## Extrait fourni
▼

Face à la concurrence, plus ou moins tangible aujourd’hui, de l’Apple Watch, les pronostics divergent. Difficile d’imaginer comment la technologie aura évolué, au cours de la décennie à venir. «J’ai bien quelques idées, avance Jérôme Lambert, le patron de Montblanc. Mais comme je veux les implanter dans notre bracelet connecté, je les garde pour moi». Nos interlocuteurs se rejoignent en tout cas sur un point: ni aujourd’hui, ni demain ni dans dix ans, les montres connectées ne viendront faire de l’ombre à la haute horlogerie. «Elles n’évinceront pas les montres analogiques, assure Georges Kern, le directeur général d’IWC. Regardez dans le secteur automobile. Il y a la «vintage car» et la Tesla. Les deux vont perdurer». Néanmoins, «la montre à la pomme aura conquis un très large public, d’après Philippe Léopold-Metzger, l’homme fort de Piaget. Elle menacera les produits horlogers conçus pour donner l’heure ou mesurer les performances. Elle sera capable de tout faire, ouvrir et fermer les portes, communiquer en vidéo, régler la température de sa douche, etc.».

Pas forcément Apple

Pour Juan-Carlos Torres, à la tête de Vacheron Constantin, Apple ne sera pas nécessairement l’initiatrice des futures évolutions technologiques. Mais il est convaincu que «téléphoner et visualiser son courriel à partir d’un objet fixé à notre poignet nous serait bien plus utile que de savoir quel est notre rythme cardiaque». Quant à François Bennahmias: «Tant que les montres connectées n’apportent rien de plus qu’un téléphone portable, elles n’ont que peu d’avenir. Par contre, «lorsqu’elles toucheront aux questions de santé – et je parle de fonctions vraiment sérieuses, pas des pulsations cardiaques –, elles provoqueront un vrai bouleversement». Vincent Perriard (HYT) aussi s’attend à «des développements inimaginables» mais qui, «et c’est peut-être ici qu’Apple a commis une erreur, ne se limiteront pas aux montres. L’avenir, ce sont les objets et les vêtements connectés». Sandro Reginelli (Hautlence) estime que le géant californien saura s’adapter: «L’Apple Watch aura perdu de son attrait parce qu’Apple se sera attaqué à d’autres supports. Mais demain, il y aura une ceinture Apple, des lunettes Apple, etc. Cela va se diluer dans différents objets, et la montre n’en sera qu’une parmi d’autres».

▲

## Données fournies
▼

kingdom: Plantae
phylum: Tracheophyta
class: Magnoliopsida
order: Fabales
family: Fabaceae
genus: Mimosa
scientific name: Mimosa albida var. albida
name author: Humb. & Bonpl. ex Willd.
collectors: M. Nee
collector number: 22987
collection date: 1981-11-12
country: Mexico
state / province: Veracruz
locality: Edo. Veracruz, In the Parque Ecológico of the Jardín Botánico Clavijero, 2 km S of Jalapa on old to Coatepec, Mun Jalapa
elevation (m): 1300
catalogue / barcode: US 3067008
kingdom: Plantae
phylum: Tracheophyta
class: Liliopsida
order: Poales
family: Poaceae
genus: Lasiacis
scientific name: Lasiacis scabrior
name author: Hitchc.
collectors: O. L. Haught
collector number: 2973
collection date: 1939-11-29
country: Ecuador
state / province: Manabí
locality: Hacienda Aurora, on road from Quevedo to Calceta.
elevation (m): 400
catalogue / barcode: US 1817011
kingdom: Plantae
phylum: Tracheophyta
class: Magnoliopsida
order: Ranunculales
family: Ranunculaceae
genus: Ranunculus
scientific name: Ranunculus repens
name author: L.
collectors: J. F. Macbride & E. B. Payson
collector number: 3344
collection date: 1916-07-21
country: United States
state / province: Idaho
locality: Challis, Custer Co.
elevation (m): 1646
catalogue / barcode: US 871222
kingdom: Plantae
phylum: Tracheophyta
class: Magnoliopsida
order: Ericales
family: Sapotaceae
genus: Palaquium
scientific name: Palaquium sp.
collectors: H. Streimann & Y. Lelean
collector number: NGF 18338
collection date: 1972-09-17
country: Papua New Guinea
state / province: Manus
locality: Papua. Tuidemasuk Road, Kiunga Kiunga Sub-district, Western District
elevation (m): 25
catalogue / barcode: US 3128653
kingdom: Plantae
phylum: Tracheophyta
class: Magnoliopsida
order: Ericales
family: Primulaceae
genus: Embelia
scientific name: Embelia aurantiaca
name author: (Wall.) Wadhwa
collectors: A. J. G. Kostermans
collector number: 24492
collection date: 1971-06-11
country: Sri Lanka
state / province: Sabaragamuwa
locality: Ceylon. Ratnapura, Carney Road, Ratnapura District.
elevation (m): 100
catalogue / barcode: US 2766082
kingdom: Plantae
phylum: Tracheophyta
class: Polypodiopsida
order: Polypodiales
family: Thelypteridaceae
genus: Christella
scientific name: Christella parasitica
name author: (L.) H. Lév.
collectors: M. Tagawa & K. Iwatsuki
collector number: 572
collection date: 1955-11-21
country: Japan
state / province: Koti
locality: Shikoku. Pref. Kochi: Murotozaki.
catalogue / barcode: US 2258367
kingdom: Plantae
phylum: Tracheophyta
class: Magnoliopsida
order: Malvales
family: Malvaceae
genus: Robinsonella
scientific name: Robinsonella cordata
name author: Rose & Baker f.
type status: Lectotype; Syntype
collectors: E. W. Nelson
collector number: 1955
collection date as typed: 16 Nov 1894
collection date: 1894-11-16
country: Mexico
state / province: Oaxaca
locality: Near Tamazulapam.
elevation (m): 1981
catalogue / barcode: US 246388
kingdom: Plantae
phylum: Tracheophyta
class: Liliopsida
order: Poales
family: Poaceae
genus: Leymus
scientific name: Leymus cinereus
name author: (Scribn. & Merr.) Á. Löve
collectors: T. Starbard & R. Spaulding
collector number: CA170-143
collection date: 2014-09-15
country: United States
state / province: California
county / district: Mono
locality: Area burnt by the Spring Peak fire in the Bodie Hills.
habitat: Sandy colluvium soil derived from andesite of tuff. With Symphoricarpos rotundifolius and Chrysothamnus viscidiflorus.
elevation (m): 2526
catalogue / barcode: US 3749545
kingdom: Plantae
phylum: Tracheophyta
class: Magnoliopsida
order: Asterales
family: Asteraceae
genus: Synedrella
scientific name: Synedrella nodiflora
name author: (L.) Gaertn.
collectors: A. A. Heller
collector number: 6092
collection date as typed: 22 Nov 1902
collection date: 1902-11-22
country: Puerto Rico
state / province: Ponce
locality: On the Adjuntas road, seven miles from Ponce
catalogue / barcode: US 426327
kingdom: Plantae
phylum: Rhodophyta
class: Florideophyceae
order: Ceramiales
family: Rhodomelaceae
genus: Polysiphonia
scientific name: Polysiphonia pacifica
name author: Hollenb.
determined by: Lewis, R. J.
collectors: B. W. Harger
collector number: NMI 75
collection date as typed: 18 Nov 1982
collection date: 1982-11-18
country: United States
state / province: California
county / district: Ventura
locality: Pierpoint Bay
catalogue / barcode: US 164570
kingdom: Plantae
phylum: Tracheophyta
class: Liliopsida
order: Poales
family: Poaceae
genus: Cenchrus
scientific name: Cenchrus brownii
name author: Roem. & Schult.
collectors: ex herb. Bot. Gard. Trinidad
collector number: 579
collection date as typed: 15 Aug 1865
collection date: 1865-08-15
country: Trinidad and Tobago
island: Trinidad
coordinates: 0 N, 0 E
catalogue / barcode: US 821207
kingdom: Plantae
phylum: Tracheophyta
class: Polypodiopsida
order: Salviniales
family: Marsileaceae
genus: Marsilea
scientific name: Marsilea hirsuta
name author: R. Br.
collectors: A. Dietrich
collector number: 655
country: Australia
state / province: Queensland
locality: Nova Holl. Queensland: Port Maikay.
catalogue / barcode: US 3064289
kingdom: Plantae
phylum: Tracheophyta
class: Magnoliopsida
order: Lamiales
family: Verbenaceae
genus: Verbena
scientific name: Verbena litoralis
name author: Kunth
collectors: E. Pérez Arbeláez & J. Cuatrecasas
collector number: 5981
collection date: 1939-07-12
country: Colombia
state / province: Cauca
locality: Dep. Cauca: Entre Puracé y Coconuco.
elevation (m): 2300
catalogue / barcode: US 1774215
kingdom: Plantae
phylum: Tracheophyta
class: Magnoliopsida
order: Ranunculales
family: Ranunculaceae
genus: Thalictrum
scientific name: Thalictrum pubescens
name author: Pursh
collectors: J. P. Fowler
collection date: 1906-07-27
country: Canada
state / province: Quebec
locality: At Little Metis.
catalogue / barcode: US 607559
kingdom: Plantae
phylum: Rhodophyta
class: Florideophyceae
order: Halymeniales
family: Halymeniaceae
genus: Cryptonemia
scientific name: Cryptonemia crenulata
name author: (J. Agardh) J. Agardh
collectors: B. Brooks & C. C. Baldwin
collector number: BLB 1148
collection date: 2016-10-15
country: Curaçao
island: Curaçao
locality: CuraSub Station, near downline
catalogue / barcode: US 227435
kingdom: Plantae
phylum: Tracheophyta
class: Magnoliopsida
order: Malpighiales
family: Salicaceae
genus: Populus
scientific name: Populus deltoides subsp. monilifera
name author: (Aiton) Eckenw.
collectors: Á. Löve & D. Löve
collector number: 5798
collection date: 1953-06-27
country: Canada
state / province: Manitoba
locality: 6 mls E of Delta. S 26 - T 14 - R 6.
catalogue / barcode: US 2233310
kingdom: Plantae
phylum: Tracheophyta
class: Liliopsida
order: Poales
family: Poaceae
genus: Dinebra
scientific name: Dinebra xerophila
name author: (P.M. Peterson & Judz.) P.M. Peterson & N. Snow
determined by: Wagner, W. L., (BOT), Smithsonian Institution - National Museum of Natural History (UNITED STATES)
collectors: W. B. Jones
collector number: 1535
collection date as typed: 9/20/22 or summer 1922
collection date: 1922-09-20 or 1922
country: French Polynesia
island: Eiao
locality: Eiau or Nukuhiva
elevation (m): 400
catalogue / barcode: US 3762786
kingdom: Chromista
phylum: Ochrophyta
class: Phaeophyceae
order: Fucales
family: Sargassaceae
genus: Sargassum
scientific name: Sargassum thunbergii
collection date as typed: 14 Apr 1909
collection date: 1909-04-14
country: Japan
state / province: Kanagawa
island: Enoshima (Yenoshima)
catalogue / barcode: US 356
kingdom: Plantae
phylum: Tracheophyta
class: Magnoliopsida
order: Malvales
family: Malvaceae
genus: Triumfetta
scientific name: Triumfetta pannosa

▲

## Consigne
Dans l'extrait sur les montres connectées, quel dirigeant compare l'avenir des montres au secteur automobile, et quelle entreprise dirige-t-il ?

## Zone de réponse
Georges Kern, directeur général d'IWC.